[Stored data entries]
========================================
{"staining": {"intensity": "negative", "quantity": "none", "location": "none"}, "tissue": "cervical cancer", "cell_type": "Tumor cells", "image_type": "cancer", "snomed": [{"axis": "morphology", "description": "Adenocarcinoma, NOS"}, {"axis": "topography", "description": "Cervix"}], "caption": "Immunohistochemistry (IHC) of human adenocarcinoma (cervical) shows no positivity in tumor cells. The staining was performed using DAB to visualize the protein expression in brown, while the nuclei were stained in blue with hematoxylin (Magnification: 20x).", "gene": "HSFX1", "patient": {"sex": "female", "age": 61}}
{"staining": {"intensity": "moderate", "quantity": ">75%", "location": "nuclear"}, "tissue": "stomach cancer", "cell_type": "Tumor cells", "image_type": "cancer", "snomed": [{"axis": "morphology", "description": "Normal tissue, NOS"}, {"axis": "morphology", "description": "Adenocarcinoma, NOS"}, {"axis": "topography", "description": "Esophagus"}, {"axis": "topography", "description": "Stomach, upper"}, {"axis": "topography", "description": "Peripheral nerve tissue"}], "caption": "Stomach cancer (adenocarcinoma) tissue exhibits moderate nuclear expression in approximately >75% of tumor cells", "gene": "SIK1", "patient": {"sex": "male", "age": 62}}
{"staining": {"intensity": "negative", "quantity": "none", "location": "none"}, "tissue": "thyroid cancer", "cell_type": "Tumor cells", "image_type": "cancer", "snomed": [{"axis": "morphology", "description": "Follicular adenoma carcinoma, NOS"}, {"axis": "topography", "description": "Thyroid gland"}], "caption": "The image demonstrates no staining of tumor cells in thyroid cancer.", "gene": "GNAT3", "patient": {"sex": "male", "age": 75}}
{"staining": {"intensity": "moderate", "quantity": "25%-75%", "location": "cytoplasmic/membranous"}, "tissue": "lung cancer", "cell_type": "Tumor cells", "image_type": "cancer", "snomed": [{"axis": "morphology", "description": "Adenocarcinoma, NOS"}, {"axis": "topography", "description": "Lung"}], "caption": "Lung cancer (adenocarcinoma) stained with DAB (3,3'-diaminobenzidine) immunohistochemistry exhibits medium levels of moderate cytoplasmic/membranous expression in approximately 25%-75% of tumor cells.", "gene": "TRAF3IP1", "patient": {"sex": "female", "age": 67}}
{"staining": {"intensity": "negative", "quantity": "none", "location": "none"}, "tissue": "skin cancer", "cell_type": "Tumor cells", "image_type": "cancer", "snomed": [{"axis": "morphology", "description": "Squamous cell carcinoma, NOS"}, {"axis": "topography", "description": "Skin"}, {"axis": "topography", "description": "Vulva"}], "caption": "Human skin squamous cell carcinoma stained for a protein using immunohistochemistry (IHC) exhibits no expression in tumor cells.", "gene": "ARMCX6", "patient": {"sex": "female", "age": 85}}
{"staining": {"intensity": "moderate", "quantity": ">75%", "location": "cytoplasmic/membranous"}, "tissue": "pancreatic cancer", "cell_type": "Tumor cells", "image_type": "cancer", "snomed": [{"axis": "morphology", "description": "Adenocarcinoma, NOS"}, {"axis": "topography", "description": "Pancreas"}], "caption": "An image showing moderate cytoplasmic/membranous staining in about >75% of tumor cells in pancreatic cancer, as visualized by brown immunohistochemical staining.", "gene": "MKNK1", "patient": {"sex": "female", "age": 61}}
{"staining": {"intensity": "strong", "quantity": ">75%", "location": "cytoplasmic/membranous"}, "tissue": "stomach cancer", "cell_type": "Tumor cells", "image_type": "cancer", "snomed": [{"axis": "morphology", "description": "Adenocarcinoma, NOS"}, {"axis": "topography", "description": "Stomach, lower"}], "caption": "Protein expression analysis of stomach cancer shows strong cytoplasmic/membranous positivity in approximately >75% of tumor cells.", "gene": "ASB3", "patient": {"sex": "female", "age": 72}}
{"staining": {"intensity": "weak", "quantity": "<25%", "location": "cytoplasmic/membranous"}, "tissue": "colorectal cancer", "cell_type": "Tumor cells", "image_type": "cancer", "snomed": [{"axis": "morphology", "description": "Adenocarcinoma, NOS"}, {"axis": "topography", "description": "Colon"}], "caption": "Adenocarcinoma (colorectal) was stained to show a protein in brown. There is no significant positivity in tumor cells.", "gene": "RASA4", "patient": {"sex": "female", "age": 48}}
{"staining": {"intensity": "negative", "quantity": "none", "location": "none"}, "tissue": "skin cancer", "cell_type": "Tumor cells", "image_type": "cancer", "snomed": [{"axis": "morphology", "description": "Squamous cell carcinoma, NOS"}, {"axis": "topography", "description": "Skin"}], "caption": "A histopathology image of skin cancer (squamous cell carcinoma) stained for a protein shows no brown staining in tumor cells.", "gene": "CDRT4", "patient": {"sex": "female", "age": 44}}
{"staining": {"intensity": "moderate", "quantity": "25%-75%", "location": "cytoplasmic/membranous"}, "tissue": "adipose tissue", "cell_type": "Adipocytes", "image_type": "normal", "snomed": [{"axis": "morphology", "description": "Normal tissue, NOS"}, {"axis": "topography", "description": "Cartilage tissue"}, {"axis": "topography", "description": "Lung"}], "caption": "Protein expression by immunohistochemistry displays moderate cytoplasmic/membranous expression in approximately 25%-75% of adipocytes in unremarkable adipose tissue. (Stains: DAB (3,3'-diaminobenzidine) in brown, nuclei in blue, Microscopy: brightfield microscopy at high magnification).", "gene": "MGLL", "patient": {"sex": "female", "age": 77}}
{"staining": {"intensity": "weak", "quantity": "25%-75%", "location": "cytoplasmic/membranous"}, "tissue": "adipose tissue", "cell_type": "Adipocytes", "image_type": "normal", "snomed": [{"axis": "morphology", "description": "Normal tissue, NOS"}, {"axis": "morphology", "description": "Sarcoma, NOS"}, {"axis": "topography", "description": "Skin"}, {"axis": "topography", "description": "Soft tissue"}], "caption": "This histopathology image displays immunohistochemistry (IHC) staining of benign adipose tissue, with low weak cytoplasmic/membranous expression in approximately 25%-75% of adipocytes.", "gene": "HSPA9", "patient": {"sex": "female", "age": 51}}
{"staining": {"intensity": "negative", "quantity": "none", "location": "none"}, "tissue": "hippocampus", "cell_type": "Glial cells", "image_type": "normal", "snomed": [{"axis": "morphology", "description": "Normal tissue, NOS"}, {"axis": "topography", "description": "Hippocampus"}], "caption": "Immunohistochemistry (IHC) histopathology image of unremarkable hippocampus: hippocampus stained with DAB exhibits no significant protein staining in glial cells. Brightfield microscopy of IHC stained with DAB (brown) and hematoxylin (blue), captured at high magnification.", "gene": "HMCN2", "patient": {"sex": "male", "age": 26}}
========================================
Problem description: Line by line, please reproduce the records exactly.

Task solution:
{"staining": {"intensity": "negative", "quantity": "none", "location": "none"}, "tissue": "cervical cancer", "cell_type": "Tumor cells", "image_type": "cancer", "snomed": [{"axis": "morphology", "description": "Adenocarcinoma, NOS"}, {"axis": "topography", "description": "Cervix"}], "caption": "Immunohistochemistry (IHC) of human adenocarcinoma (cervical) shows no positivity in tumor cells. The staining was performed using DAB to visualize the protein expression in brown, while the nuclei were stained in blue with hematoxylin (Magnification: 20x).", "gene": "HSFX1", "patient": {"sex": "female", "age": 61}}
{"staining": {"intensity": "moderate", "quantity": ">75%", "location": "nuclear"}, "tissue": "stomach cancer", "cell_type": "Tumor cells", "image_type": "cancer", "snomed": [{"axis": "morphology", "description": "Normal tissue, NOS"}, {"axis": "morphology", "description": "Adenocarcinoma, NOS"}, {"axis": "topography", "description": "Esophagus"}, {"axis": "topography", "description": "Stomach, upper"}, {"axis": "topography", "description": "Peripheral nerve tissue"}], "caption": "Stomach cancer (adenocarcinoma) tissue exhibits moderate nuclear expression in approximately >75% of tumor cells", "gene": "SIK1", "patient": {"sex": "male", "age": 62}}
{"staining": {"intensity": "negative", "quantity": "none", "location": "none"}, "tissue": "thyroid cancer", "cell_type": "Tumor cells", "image_type": "cancer", "snomed": [{"axis": "morphology", "description": "Follicular adenoma carcinoma, NOS"}, {"axis": "topography", "description": "Thyroid gland"}], "caption": "The image demonstrates no staining of tumor cells in thyroid cancer.", "gene": "GNAT3", "patient": {"sex": "male", "age": 75}}
{"staining": {"intensity": "moderate", "quantity": "25%-75%", "location": "cytoplasmic/membranous"}, "tissue": "lung cancer", "cell_type": "Tumor cells", "image_type": "cancer", "snomed": [{"axis": "morphology", "description": "Adenocarcinoma, NOS"}, {"axis": "topography", "description": "Lung"}], "caption": "Lung cancer (adenocarcinoma) stained with DAB (3,3'-diaminobenzidine) immunohistochemistry exhibits medium levels of moderate cytoplasmic/membranous expression in approximately 25%-75% of tumor cells.", "gene": "TRAF3IP1", "patient": {"sex": "female", "age": 67}}
{"staining": {"intensity": "negative", "quantity": "none", "location": "none"}, "tissue": "skin cancer", "cell_type": "Tumor cells", "image_type": "cancer", "snomed": [{"axis": "morphology", "description": "Squamous cell carcinoma, NOS"}, {"axis": "topography", "description": "Skin"}, {"axis": "topography", "description": "Vulva"}], "caption": "Human skin squamous cell carcinoma stained for a protein using immunohistochemistry (IHC) exhibits no expression in tumor cells.", "gene": "ARMCX6", "patient": {"sex": "female", "age": 85}}
{"staining": {"intensity": "moderate", "quantity": ">75%", "location": "cytoplasmic/membranous"}, "tissue": "pancreatic cancer", "cell_type": "Tumor cells", "image_type": "cancer", "snomed": [{"axis": "morphology", "description": "Adenocarcinoma, NOS"}, {"axis": "topography", "description": "Pancreas"}], "caption": "An image showing moderate cytoplasmic/membranous staining in about >75% of tumor cells in pancreatic cancer, as visualized by brown immunohistochemical staining.", "gene": "MKNK1", "patient": {"sex": "female", "age": 61}}
{"staining": {"intensity": "strong", "quantity": ">75%", "location": "cytoplasmic/membranous"}, "tissue": "stomach cancer", "cell_type": "Tumor cells", "image_type": "cancer", "snomed": [{"axis": "morphology", "description": "Adenocarcinoma, NOS"}, {"axis": "topography", "description": "Stomach, lower"}], "caption": "Protein expression analysis of stomach cancer shows strong cytoplasmic/membranous positivity in approximately >75% of tumor cells.", "gene": "ASB3", "patient": {"sex": "female", "age": 72}}
{"staining": {"intensity": "weak", "quantity": "<25%", "location": "cytoplasmic/membranous"}, "tissue": "colorectal cancer", "cell_type": "Tumor cells", "image_type": "cancer", "snomed": [{"axis": "morphology", "description": "Adenocarcinoma, NOS"}, {"axis": "topography", "description": "Colon"}], "caption": "Adenocarcinoma (colorectal) was stained to show a protein in brown. There is no significant positivity in tumor cells.", "gene": "RASA4", "patient": {"sex": "female", "age": 48}}
{"staining": {"intensity": "negative", "quantity": "none", "location": "none"}, "tissue": "skin cancer", "cell_type": "Tumor cells", "image_type": "cancer", "snomed": [{"axis": "morphology", "description": "Squamous cell carcinoma, NOS"}, {"axis": "topography", "description": "Skin"}], "caption": "A histopathology image of skin cancer (squamous cell carcinoma) stained for a protein shows no brown staining in tumor cells.", "gene": "CDRT4", "patient": {"sex": "female", "age": 44}}
{"staining": {"intensity": "moderate", "quantity": "25%-75%", "location": "cytoplasmic/membranous"}, "tissue": "adipose tissue", "cell_type": "Adipocytes", "image_type": "normal", "snomed": [{"axis": "morphology", "description": "Normal tissue, NOS"}, {"axis": "topography", "description": "Cartilage tissue"}, {"axis": "topography", "description": "Lung"}], "caption": "Protein expression by immunohistochemistry displays moderate cytoplasmic/membranous expression in approximately 25%-75% of adipocytes in unremarkable adipose tissue. (Stains: DAB (3,3'-diaminobenzidine) in brown, nuclei in blue, Microscopy: brightfield microscopy at high magnification).", "gene": "MGLL", "patient": {"sex": "female", "age": 77}}
{"staining": {"intensity": "weak", "quantity": "25%-75%", "location": "cytoplasmic/membranous"}, "tissue": "adipose tissue", "cell_type": "Adipocytes", "image_type": "normal", "snomed": [{"axis": "morphology", "description": "Normal tissue, NOS"}, {"axis": "morphology", "description": "Sarcoma, NOS"}, {"axis": "topography", "description": "Skin"}, {"axis": "topography", "description": "Soft tissue"}], "caption": "This histopathology image displays immunohistochemistry (IHC) staining of benign adipose tissue, with low weak cytoplasmic/membranous expression in approximately 25%-75% of adipocytes.", "gene": "HSPA9", "patient": {"sex": "female", "age": 51}}
{"staining": {"intensity": "negative", "quantity": "none", "location": "none"}, "tissue": "hippocampus", "cell_type": "Glial cells", "image_type": "normal", "snomed": [{"axis": "morphology", "description": "Normal tissue, NOS"}, {"axis": "topography", "description": "Hippocampus"}], "caption": "Immunohistochemistry (IHC) histopathology image of unremarkable hippocampus: hippocampus stained with DAB exhibits no significant protein staining in glial cells. Brightfield microscopy of IHC stained with DAB (brown) and hematoxylin (blue), captured at high magnification.", "gene": "HMCN2", "patient": {"sex": "male", "age": 26}}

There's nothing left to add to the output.